5. Protect Your 401(k) Against Inflation
While there’s not much you can do about inflation, you can take several steps to insulate your retirement account against it. Continue maintaining your contributions, even when it seems difficult to stretch your paycheck too far. If you can, increase your contributions so your 401(k) can continue to grow.
Spread your investment across different types of investments to minimize risks and reduce the impact of inflation. For example, short-term bonds may be safer during times of higher inflation. Some real estate stocks may also be suitable during inflation. Try to find ways to minimize your investment fees, especially during inflation. The less fees you pay, the higher your average 401(k) rate of return can be.
6. Keep an Eye on Fees
Some investments may have high costs, and they can negatively impact the performance of your 401(k) balance over time. Pick investments with the lowest fees that still match your risk tolerance. Federal laws require 401(k) plans to send an annual fee disclosure statement to each participant. You’ll be able to find the costs of each fund in the plan. Review the statement to see if the fees are too high, and talk to your HR department to see if you can change your plan.
Plan for Retirement Income from Your 401(k)
Your 401(k) is not a retirement income plan on its own, but it’s a vital source of income for retirees. Your retirement income plan should take into consideration your 401(k) along with other sources such as cash reserves in savings accounts, investments, IRAs, income from pensions and annuities, and Social Security benefits. Having multiple income streams will allow you to efficiently generate a higher retirement income.
Once you turn 59 ½ years old, you no longer have to pay the early withdrawal penalty, but you still have to pay taxes to the IRS because 401(k) withdrawals are not tax-free. You can begin taking withdrawals at this point, but it doesn’t mean you should. If you don’t need an income, it may be worth it to let the funds grow. The exact amount you should withdraw from your 401(k) account will vary based on your individual circumstances. One popular retirement withdrawal strategy is the 4% rule, which states that you can safely withdraw up to 4% of your savings when you retire and adjust for inflation for each year for 30 years. Consider your retirement financial goals to determine the right withdrawal amount for you.

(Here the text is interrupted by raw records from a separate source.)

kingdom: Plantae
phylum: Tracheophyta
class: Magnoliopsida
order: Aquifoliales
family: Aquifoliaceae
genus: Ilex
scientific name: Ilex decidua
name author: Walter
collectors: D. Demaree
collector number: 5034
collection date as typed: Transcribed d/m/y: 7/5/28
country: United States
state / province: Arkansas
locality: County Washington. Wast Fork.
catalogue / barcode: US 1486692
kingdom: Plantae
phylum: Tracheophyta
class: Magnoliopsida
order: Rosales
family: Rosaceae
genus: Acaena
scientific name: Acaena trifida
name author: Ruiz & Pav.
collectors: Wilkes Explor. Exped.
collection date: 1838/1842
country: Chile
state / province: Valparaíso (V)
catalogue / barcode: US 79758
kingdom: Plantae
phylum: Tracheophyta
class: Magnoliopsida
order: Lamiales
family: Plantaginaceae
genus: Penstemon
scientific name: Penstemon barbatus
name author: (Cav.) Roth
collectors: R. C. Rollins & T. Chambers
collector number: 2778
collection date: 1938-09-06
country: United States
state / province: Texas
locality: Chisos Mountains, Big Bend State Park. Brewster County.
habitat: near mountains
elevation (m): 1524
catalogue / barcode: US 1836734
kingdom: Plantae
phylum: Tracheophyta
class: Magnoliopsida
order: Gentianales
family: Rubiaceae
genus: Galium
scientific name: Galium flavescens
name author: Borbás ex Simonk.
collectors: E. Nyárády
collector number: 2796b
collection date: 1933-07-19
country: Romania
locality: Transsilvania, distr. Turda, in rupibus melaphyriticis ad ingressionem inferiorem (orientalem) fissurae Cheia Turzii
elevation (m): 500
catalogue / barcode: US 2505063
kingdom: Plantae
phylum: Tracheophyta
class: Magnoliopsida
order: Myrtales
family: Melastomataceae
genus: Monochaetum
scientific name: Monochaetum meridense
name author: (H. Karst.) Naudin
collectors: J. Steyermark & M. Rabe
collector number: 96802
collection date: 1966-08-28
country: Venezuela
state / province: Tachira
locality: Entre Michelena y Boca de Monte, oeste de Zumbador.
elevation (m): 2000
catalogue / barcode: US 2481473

The Bottom Line on Average 401(k) Rate of Return
Careful retirement savings and consistent contributions can help you ensure a pleasant and comfortable retirement. With an average 3% to 8% rate of return on 401(k) accounts, ensure you contribute enough to take full advantage of your company match. Avoid withdrawing before you turn 59 ½, and educate yourself about different retirement withdrawal strategies so you can stretch your retirement funds further. Talk to a money management professional and seek investment advice to ensure you are on track to achieve your retirement goals.